Rewrite the lines below as a numbered list, leaving out any blank lines.

※ ※ ※

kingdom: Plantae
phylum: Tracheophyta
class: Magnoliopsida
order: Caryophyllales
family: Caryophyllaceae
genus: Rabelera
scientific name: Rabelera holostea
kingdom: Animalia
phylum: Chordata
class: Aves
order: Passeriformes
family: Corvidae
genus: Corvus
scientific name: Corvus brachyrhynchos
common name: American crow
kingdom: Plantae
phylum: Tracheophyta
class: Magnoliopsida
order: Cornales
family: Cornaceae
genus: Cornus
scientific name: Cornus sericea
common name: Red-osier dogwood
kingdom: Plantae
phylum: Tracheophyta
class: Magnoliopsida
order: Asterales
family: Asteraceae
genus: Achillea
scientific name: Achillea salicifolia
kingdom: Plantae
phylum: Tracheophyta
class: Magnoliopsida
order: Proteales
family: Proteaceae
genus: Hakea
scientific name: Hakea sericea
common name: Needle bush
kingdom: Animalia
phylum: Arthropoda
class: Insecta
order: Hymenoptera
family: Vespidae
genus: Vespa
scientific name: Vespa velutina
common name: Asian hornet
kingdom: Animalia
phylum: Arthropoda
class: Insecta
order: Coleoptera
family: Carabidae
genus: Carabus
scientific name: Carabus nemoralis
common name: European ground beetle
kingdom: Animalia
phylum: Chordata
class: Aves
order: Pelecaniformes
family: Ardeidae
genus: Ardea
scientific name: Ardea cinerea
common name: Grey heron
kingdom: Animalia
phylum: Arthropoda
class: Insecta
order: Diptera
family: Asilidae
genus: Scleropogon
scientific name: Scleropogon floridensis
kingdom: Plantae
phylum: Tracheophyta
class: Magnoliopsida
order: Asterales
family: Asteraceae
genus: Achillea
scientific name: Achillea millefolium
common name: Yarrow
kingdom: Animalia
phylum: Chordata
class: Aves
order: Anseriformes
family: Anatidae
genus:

※ ※ ※

**CORRECT OUTPUT:**
1. kingdom: Plantae
2. phylum: Tracheophyta
3. class: Magnoliopsida
4. order: Caryophyllales
5. family: Caryophyllaceae
6. genus: Rabelera
7. scientific name: Rabelera holostea
8. kingdom: Animalia
9. phylum: Chordata
10. class: Aves
11. order: Passeriformes
12. family: Corvidae
13. genus: Corvus
14. scientific name: Corvus brachyrhynchos
15. common name: American crow
16. kingdom: Plantae
17. phylum: Tracheophyta
18. class: Magnoliopsida
19. order: Cornales
20. family: Cornaceae
21. genus: Cornus
22. scientific name: Cornus sericea
23. common name: Red-osier dogwood
24. kingdom: Plantae
25. phylum: Tracheophyta
26. class: Magnoliopsida
27. order: Asterales
28. family: Asteraceae
29. genus: Achillea
30. scientific name: Achillea salicifolia
31. kingdom: Plantae
32. phylum: Tracheophyta
33. class: Magnoliopsida
34. order: Proteales
35. family: Proteaceae
36. genus: Hakea
37. scientific name: Hakea sericea
38. common name: Needle bush
39. kingdom: Animalia
40. phylum: Arthropoda
41. class: Insecta
42. order: Hymenoptera
43. family: Vespidae
44. genus: Vespa
45. scientific name: Vespa velutina
46. common name: Asian hornet
47. kingdom: Animalia
48. phylum: Arthropoda
49. class: Insecta
50. order: Coleoptera
51. family: Carabidae
52. genus: Carabus
53. scientific name: Carabus nemoralis
54. common name: European ground beetle
55. kingdom: Animalia
56. phylum: Chordata
57. class: Aves
58. order: Pelecaniformes
59. family: Ardeidae
60. genus: Ardea
61. scientific name: Ardea cinerea
62. common name: Grey heron
63. kingdom: Animalia
64. phylum: Arthropoda
65. class: Insecta
66. order: Diptera
67. family: Asilidae
68. genus: Scleropogon
69. scientific name: Scleropogon floridensis
70. kingdom: Plantae
71. phylum: Tracheophyta
72. class: Magnoliopsida
73. order: Asterales
74. family: Asteraceae
75. genus: Achillea
76. scientific name: Achillea millefolium
77. common name: Yarrow
78. kingdom: Animalia
79. phylum: Chordata
80. class: Aves
81. order: Anseriformes
82. family: Anatidae
83. genus:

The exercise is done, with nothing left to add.